Nous y restons 2 nuits et montons jusqu’à un somment d’où
l’œil embrase en un seul regard : les glaciers, le lac, le
torrent, les fjords, les îles. Le paysage est à couper le
souffle. Même si la montée n’est pas aisée,
que des blocs de rocher et il n’y a aucun chemin, cela en vaut la
peine. C’est fabuleux.
Vendredi 10
août 2007
Direction le fjord d’Angmagssalik. Doucement, nous nous rapprochons
du village et de la pleine mer. Les icebergs atteignent, pour certains,
plusieurs dizaines de mètres de haut. Difficile d’estimer
réellement leur hauteur.
Nous dénichons un bivouac au fond d’une petite baie où
nous accostons sur du sable. C’est marée haute et il y a
peu de portage. C’est bien agréable.
Samedi 11
août 2007
Au moment de partir, la marée est au plus bas.
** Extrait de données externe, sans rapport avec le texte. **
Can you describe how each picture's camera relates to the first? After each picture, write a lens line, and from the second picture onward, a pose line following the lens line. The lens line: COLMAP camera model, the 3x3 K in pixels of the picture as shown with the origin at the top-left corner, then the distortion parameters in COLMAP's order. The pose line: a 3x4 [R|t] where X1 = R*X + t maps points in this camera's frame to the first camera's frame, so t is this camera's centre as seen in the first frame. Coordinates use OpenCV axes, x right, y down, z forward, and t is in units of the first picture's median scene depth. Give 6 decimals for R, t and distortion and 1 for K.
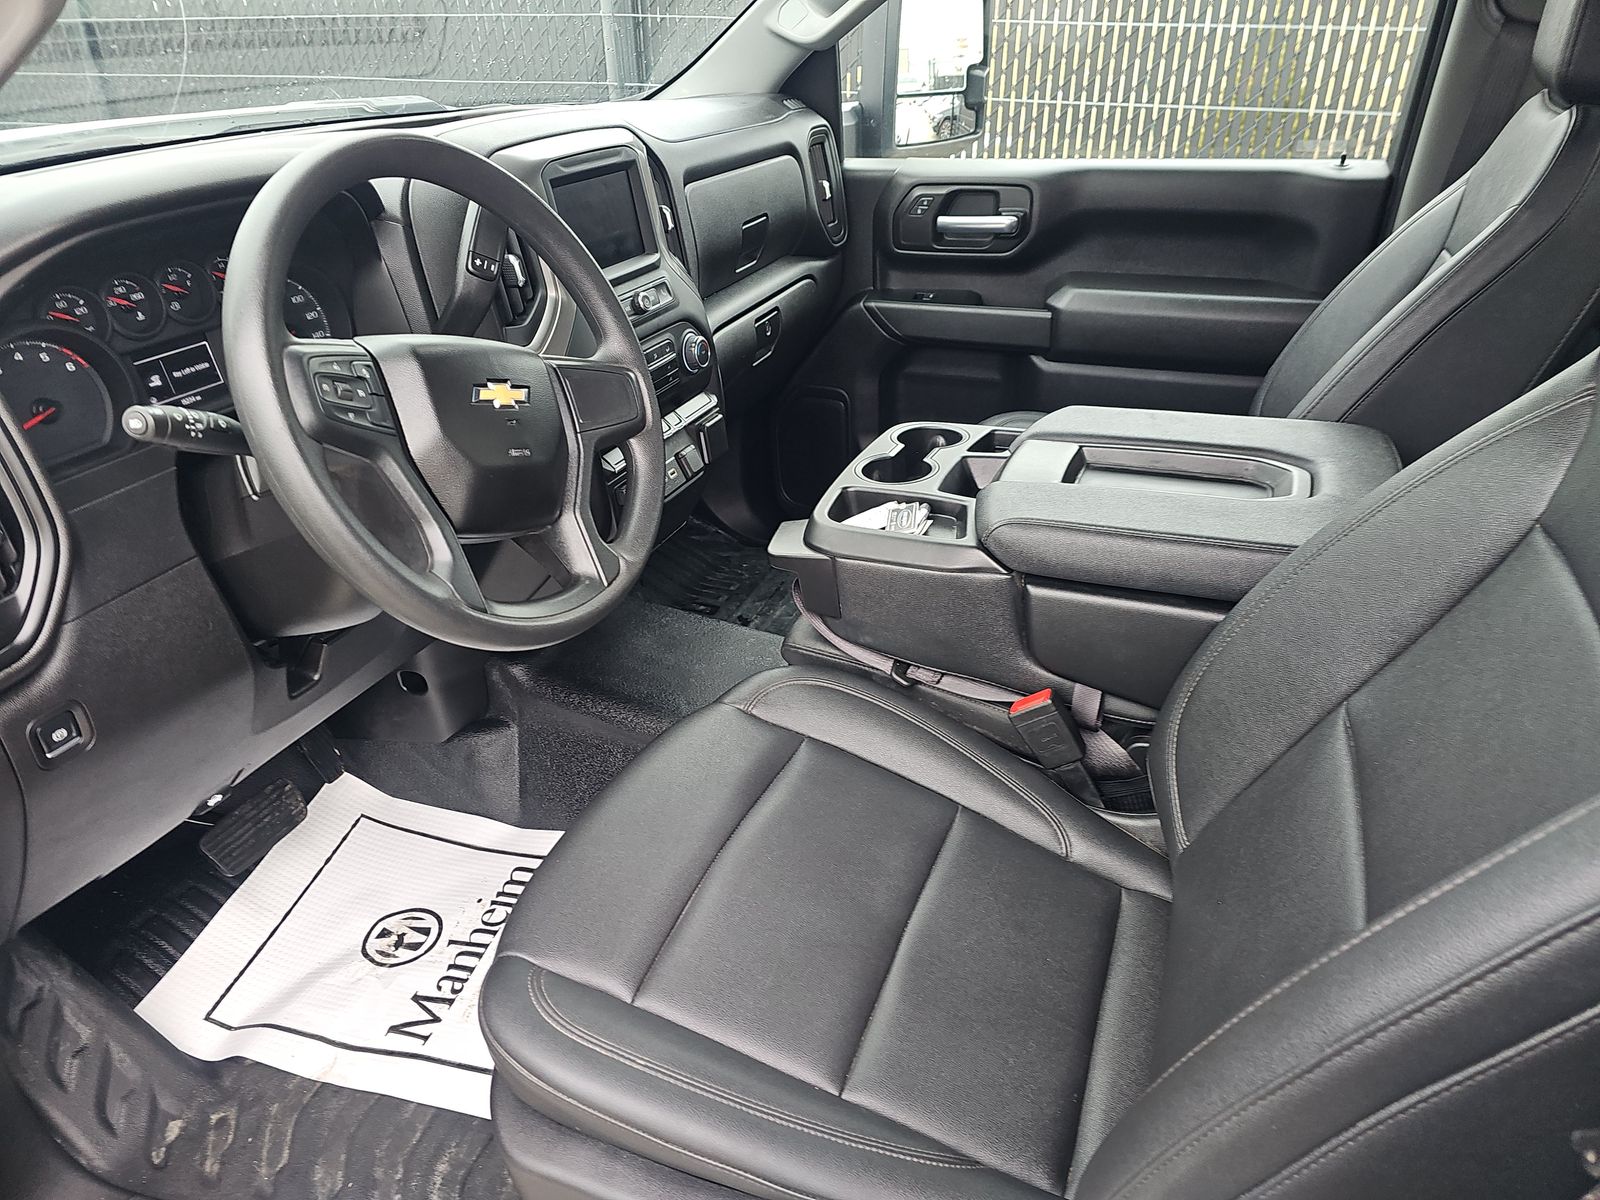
lens RADIAL K [[1060.3, 0, 800.0], [0, 1060.3, 604.2], [0, 0, 1]] dist [0.049488, -0.043085]
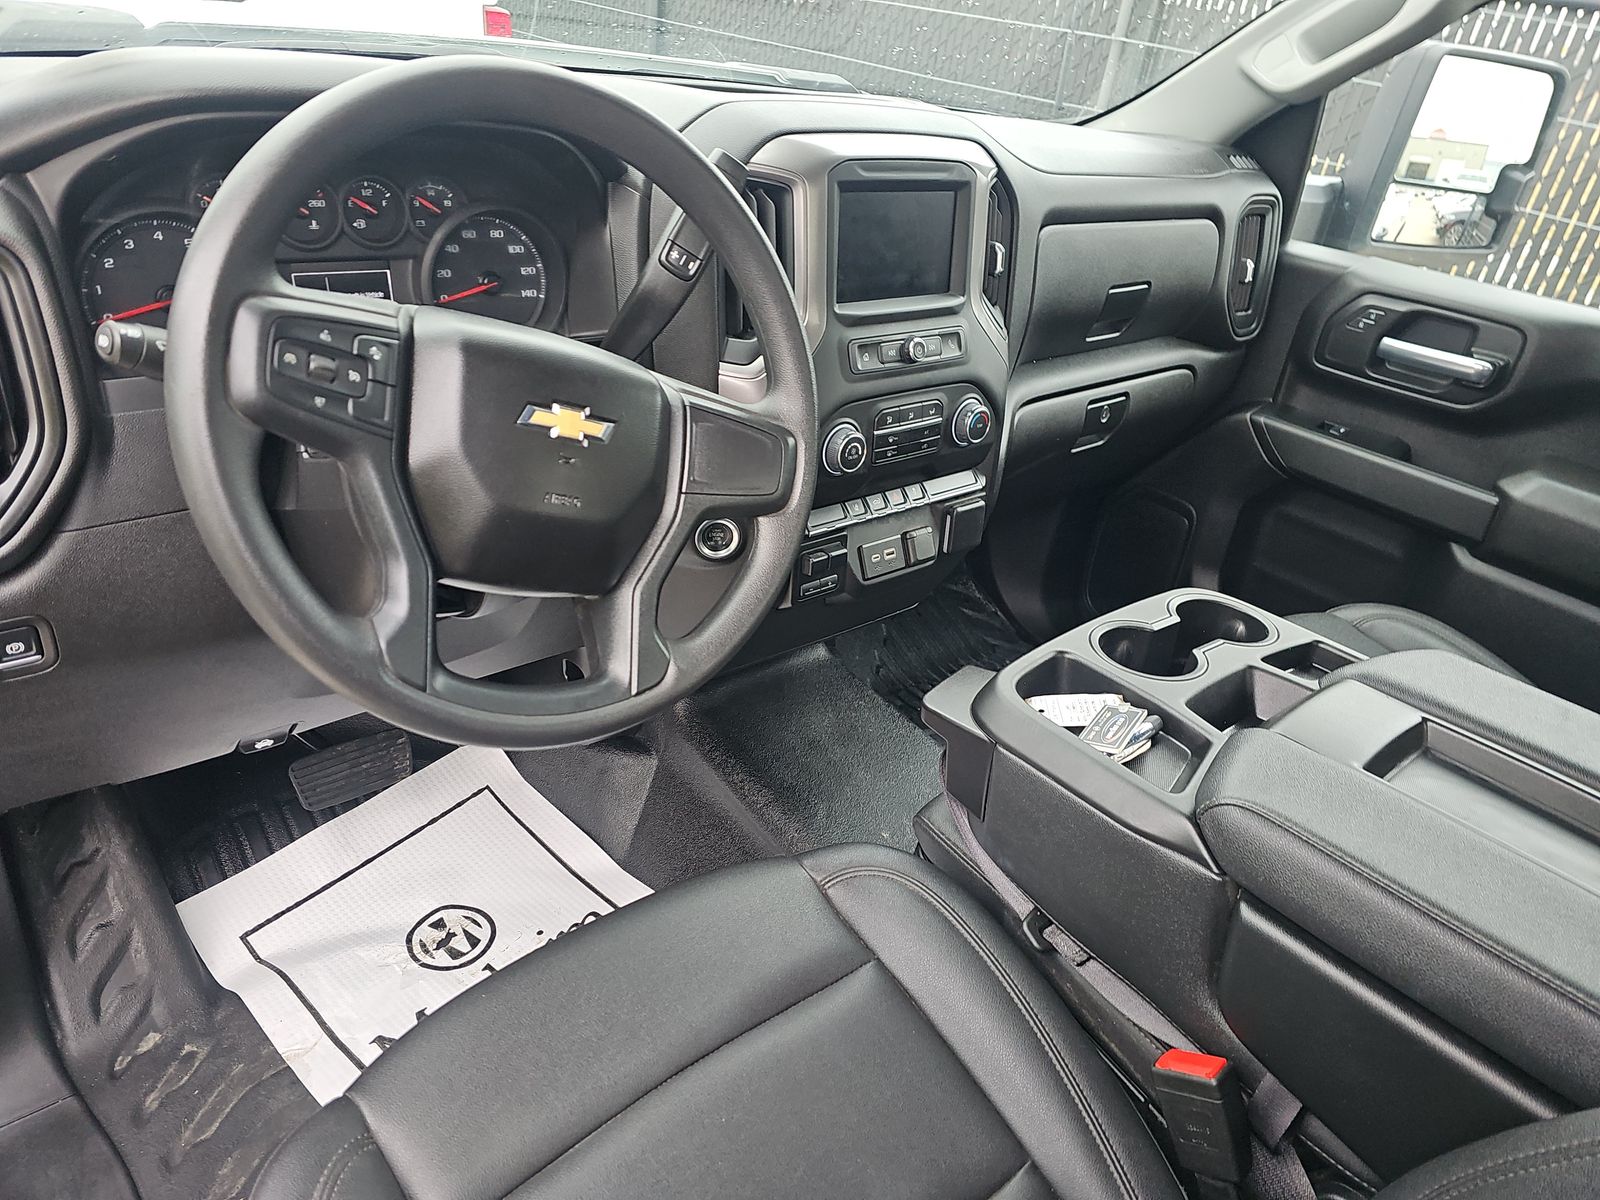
lens RADIAL K [[1060.3, 0, 801.3], [0, 1060.3, 594.7], [0, 0, 1]] dist [0.049488, -0.043085]
pose [[0.887465, 0.331047, -0.320645, 0.097550], [-0.339015, 0.940222, 0.032416, -0.102705], [0.312209, 0.079935, 0.946645, 0.214686]]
Le portage est plus
long !
Navigation entre les îles, au pied d’icebergs gigantesques.
Nous évoluons dans un monde en bleu et blanc. Pique nique au fond
d’une baie, afin de profiter au maximum de ces derniers instants
fabuleux passés sur l’eau, avant de rejoindre le village
de Tasiilaq.
La randonnée est terminée mais il reste à démonter,
rincer, sécher, plier, emballer kayaks et matériel.
Balade dans le village, visite du musée.
Derniers moments de contemplation face à la mer à me remplir
de toute cette beauté.
Lundi 13 août
2007
Au moment de rejoindre l’aéroport de Kulusuk, des écharpes
de brume envahissent le village, la surface de la mer. Un sommet perce
dans le ciel bleu.
Retour à Reykjavik où nous nous retrouvons en ville au milieu
de la circulation, de la population, nombreuse en cette fin de journée.
Le retour à la civilisation n’est pas facile après
5 semaines passées en pleine nature et en parfaite harmonie avec
celle-ci.
Il reste des images, des sensations, des émotions plein la tête
en attendant peut être un prochain séjour au pays des glaces.